#### Texto original
+---+
Después de tanto esplendor, “llegamos al lago Todos los Santos, al que los chilenos suelen llamar laguna Esmeralda. Como todos los espectáculos en regiones montañosas, donde la mirada vaga prisionera, apreció entre nosotros de improviso. Y no recuerdo haber recibido impresión semejante en ninguna ocasión, en ningún viaje. Estábamos, como diría (John) Ruskin, frente una de las ‘catedrales de la naturaleza’”, concedió Elflein, con toda razón.

El lago Todos los Santos.

Región de ensueños

Todavía en el lago chileno “nos embarcamos en el vaporcito Tronador, y muy pronto nos creímos trasladadas a una región de ensueños donde se hubieran acumulado los efectos más singulares y fantásticos de color y de luz. Un conglomerado de nubes formaba hacia el poniente, sobre el albo Osorno, como el techo de una caverna negra con estalactitas de oro. En ella se hundía el sol, transformado en un disco rojo y sombrío, del cual partían hacia todos los rumbos haces que eran regueros de sangre”.

Algunas de las imágenes o metáforas de las que se valió Ada María Elflein realmente llaman la atención. “A bordo, nada se oía fuera del ritmo de la máquina. Voces y comentarios enmudecieron ante aquella fantasmagoría inverosímil, que trasladaba al lienzo hubiera parecido engendro de un cerebro enloquecido, y que ahora en el recuerdo, vive como una visión o un sueño perturbador e irreal”. ¿Qué efecto habrán provocado en sus lectores porteños?

“Nuestra navegación debía terminar en el puerto de Peulla; pero fue interrumpida en la península Puntiagudo, por la invitación del señor Ricardo Roth –uno de los directores de la empresa Andina del Sur- para desembarcar y pasar la noche en su casa de familia. Aceptamos la hospitalidad ofrecida, con la alegría y la gratitud de personas que durante cerca de un mes han hecho vida de hoteles”, admitió la periodista.
+---+
#### Datos proporcionados
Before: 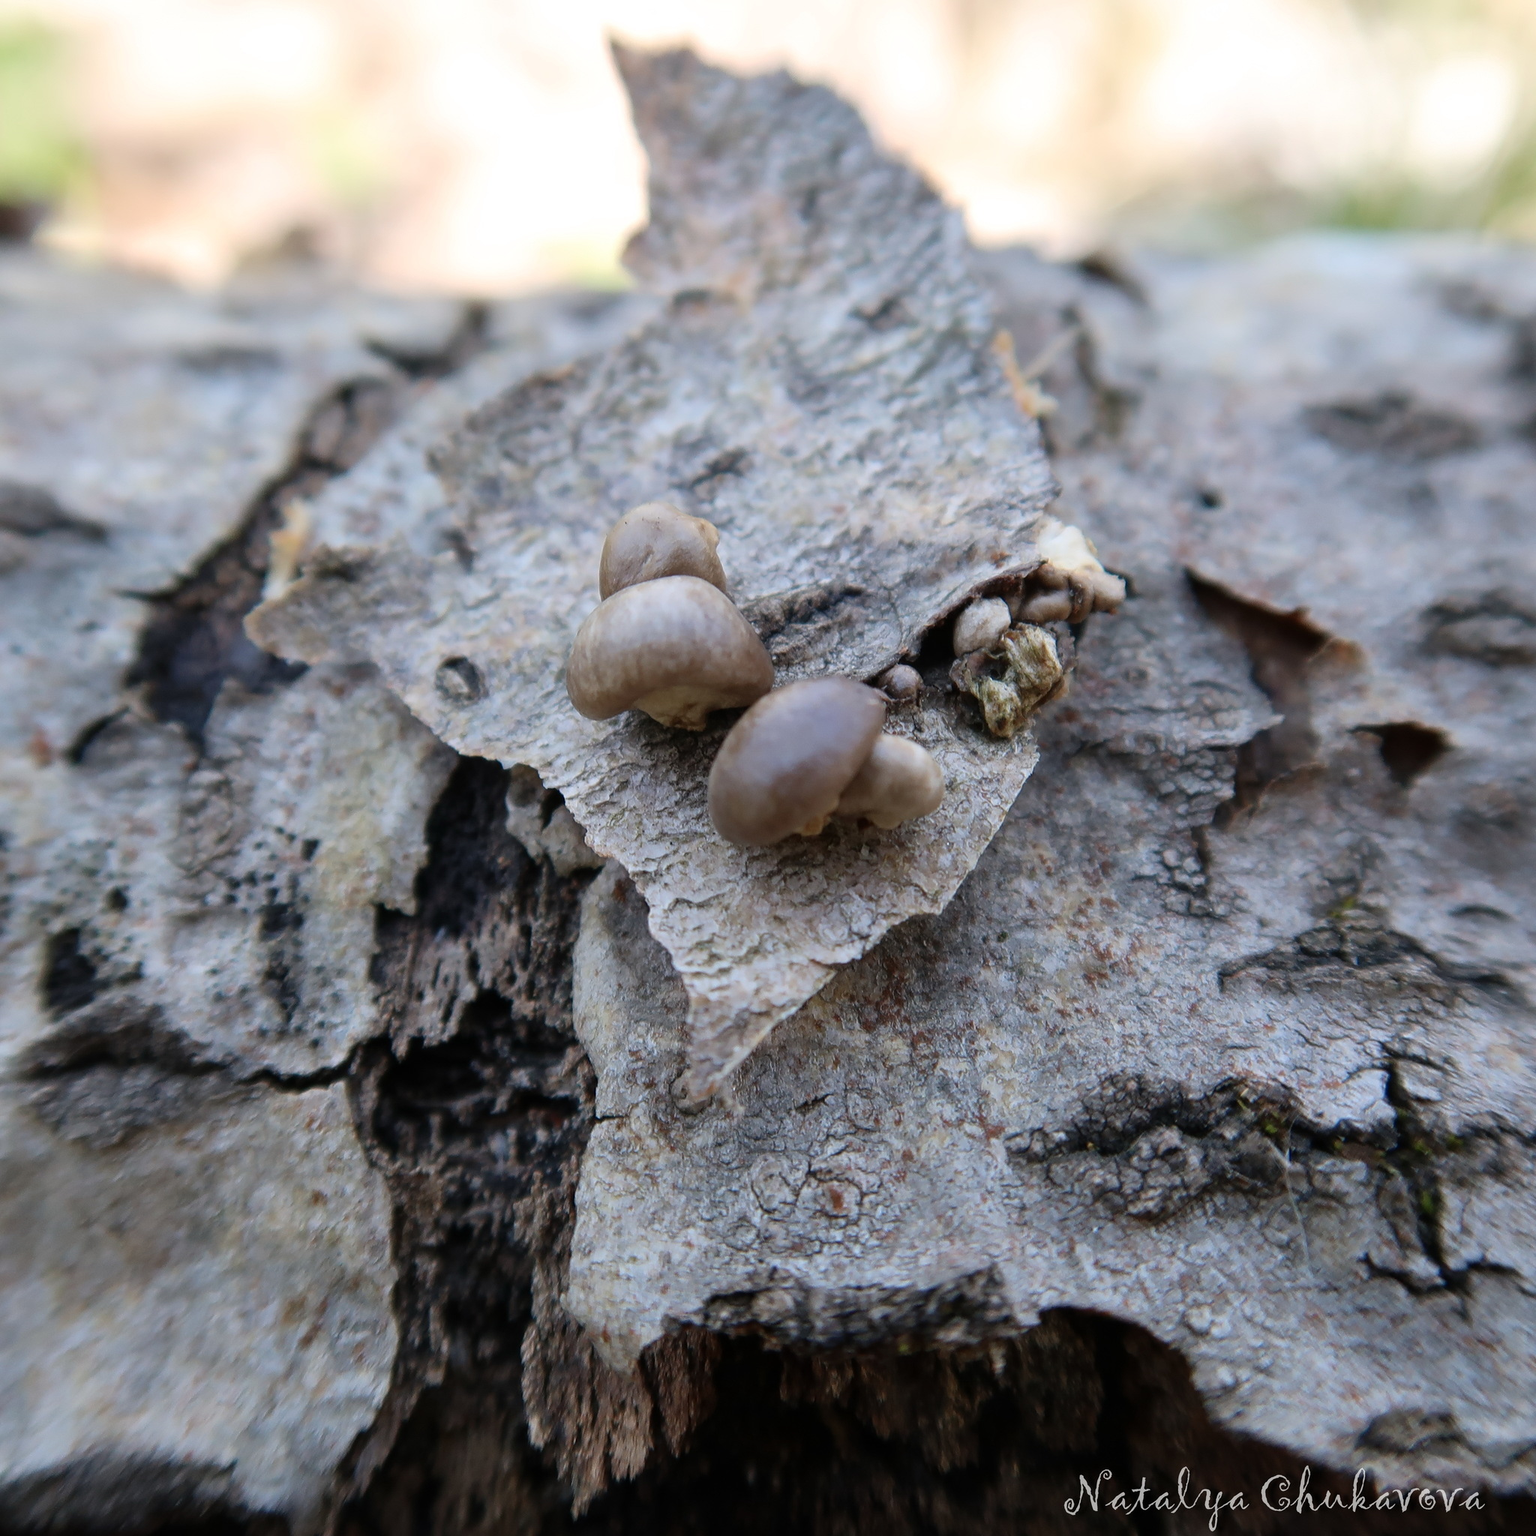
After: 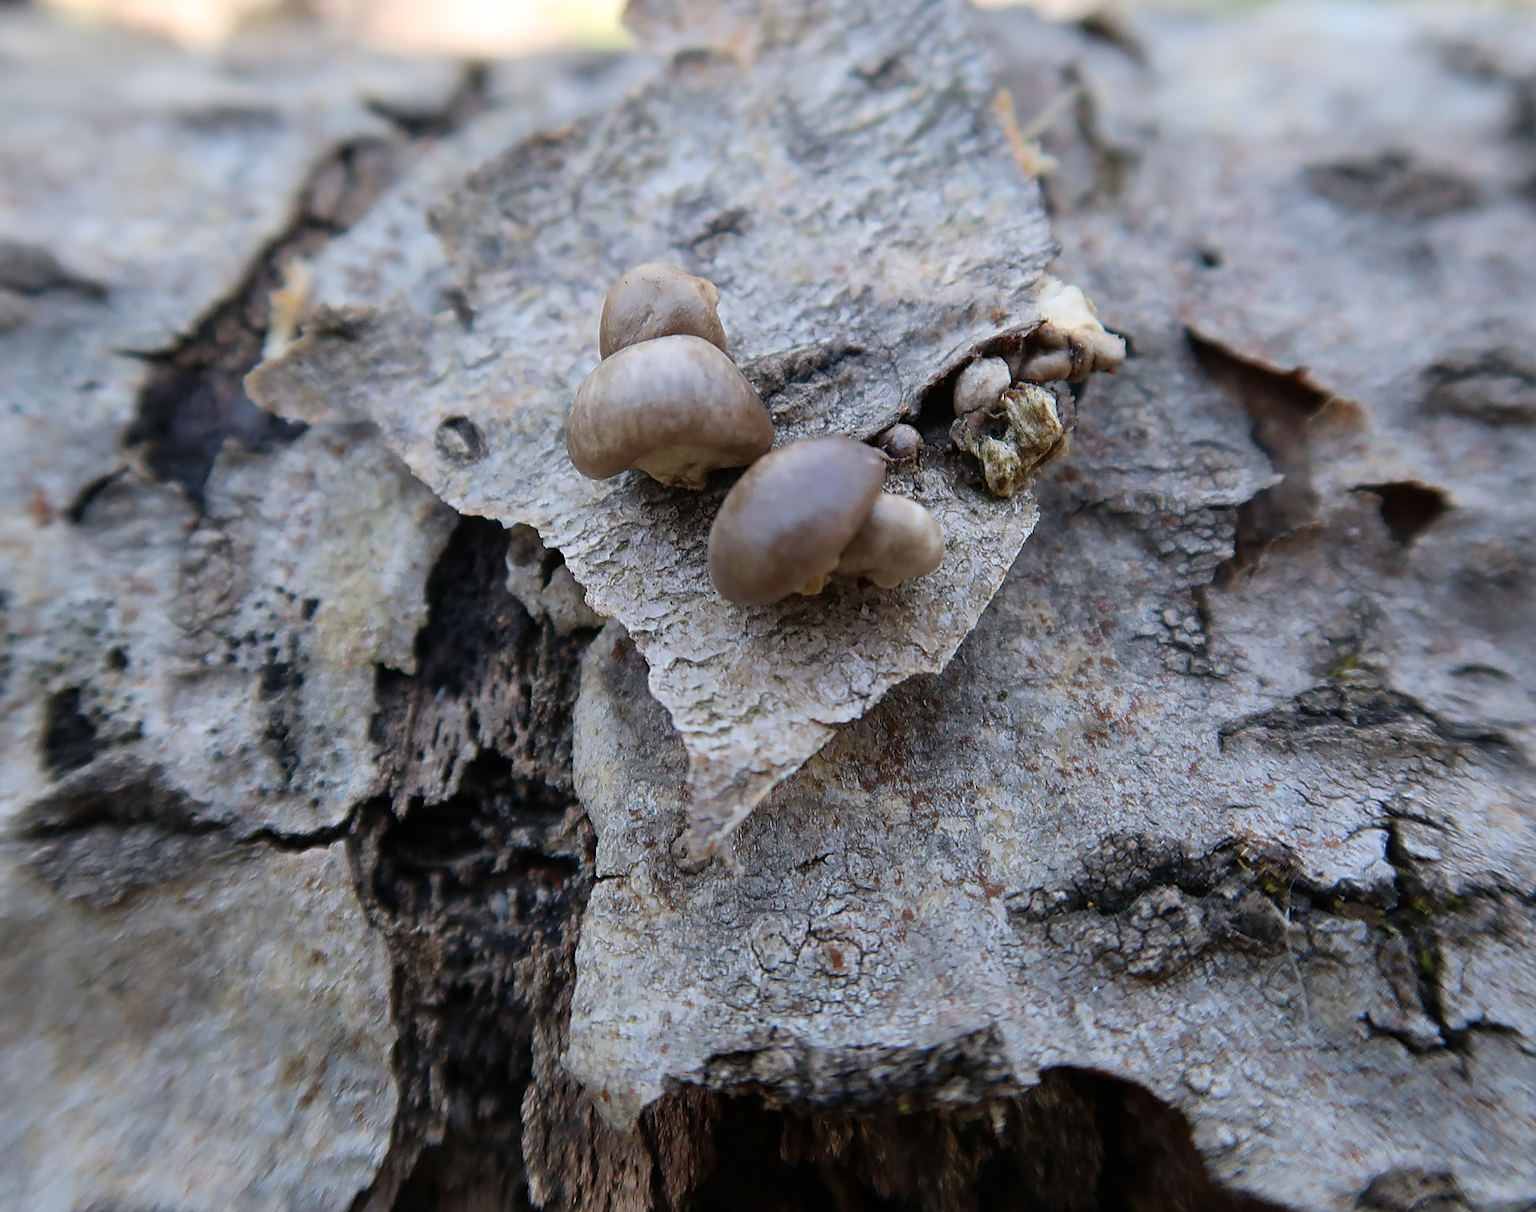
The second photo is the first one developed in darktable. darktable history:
crop and rotate: top 15.702%, bottom 5.325%
sharpen: amount 0.496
+---+
#### Tarea A
Reproduzca el fragmento del texto original comprendido entre "Algunas de las" y "admitió la periodista.", ambos inclusive.
#### Tarea B
Enumere todas las personas que el texto original menciona por su nombre.

#### Respuesta redactada A
Algunas de las imágenes o metáforas de las que se valió Ada María Elflein realmente llaman la atención. “A bordo, nada se oía fuera del ritmo de la máquina. Voces y comentarios enmudecieron ante aquella fantasmagoría inverosímil, que trasladaba al lienzo hubiera parecido engendro de un cerebro enloquecido, y que ahora en el recuerdo, vive como una visión o un sueño perturbador e irreal”. ¿Qué efecto habrán provocado en sus lectores porteños?

“Nuestra navegación debía terminar en el puerto de Peulla; pero fue interrumpida en la península Puntiagudo, por la invitación del señor Ricardo Roth –uno de los directores de la empresa Andina del Sur- para desembarcar y pasar la noche en su casa de familia. Aceptamos la hospitalidad ofrecida, con la alegría y la gratitud de personas que durante cerca de un mes han hecho vida de hoteles”, admitió la periodista.

#### Respuesta redactada B
- John Ruskin
- Ada María Elflein
- Ricardo Roth